Concentration inequality for conditional probability?

Question

How does "concentration inequalities" for conditional probability works? The conditional probability I am considering is

$$\mathbb{P}\left\{ \left| v'(A) - v_n(A)\right| < \frac{\epsilon}{2} \mid Z_1,\cdots,Z_n \right\}$$

where $v(A) = \mathbb{P}\left(Z_1 \in A\right)$ and $v_n'(A) = \frac{1}{n}\sum_{i=1}^n I(Z'_i \in A)$ (so-called empirical measure). In total, we have $2n$ iid random variables: $Z_1,\cdots,Z_n ,Z_1', \cdots,Z_n'$.
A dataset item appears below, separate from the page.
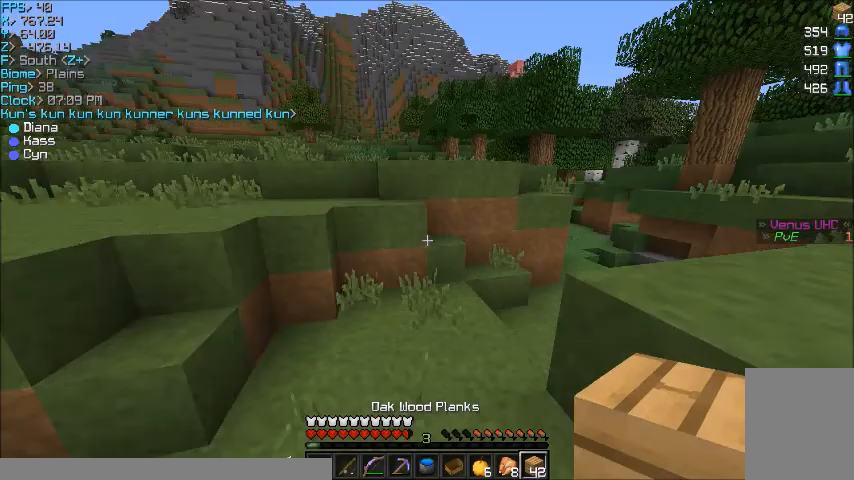
{"keys": ["a", "w"], "mouse": [], "events": [[67, "a", "down"], [200, "w", "down"]]}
The derivation I have claims that "bounded by Chebyshev's inequality", we have

\begin{align*} \mathbb{P}\left\{ \left| v_n'(A) - v(A)\right| < \frac{\epsilon}{2} \mid Z_1,\cdots,Z_n \right\} \ge 1 - \frac{v(A)(1 - v(A))}{n\epsilon^2/4} \end{align*}

What I understand: I recognize that $\mathbb{E}\left[ v'_n(A)\right]=\frac{1}{n}\sum_{i=1}^n\mathbb{E}\left[ I(Z_i' \in A) \right] = \mathbb{P}\left(Z_1\in A\right) = v(A)$. Also, I understand that $\text{Var}\left[ v'_n(A)\right] = v(A)(1-v(A))$

What I don't understand: How Chebyshev's inequality can/should be applied to a conditional probability? First, in the usual setting, the probability we want to bound is really a number, but a conditional probability is a random variable. So what does the upper bound here exactly means? Bounded almost everywhere? I don't quite understand how conditional affects how things work out here...

Answer 1

I think the key is to realize that once a random variable is conditioning another variable it does not behave as random variable anymore, but a non-random function. For example, the following two expressions are equivalent: $$ P(X<x | Z) = P(X<x | Z=z) $$

So the same way $P(X<x)$ is a non random function of $x$, $P(X<x | Z=z)$ is a non random function of $x$ and $z$. From this perspective, applying Chebyshev's inequality or any other expression involving constants should be straightfoward.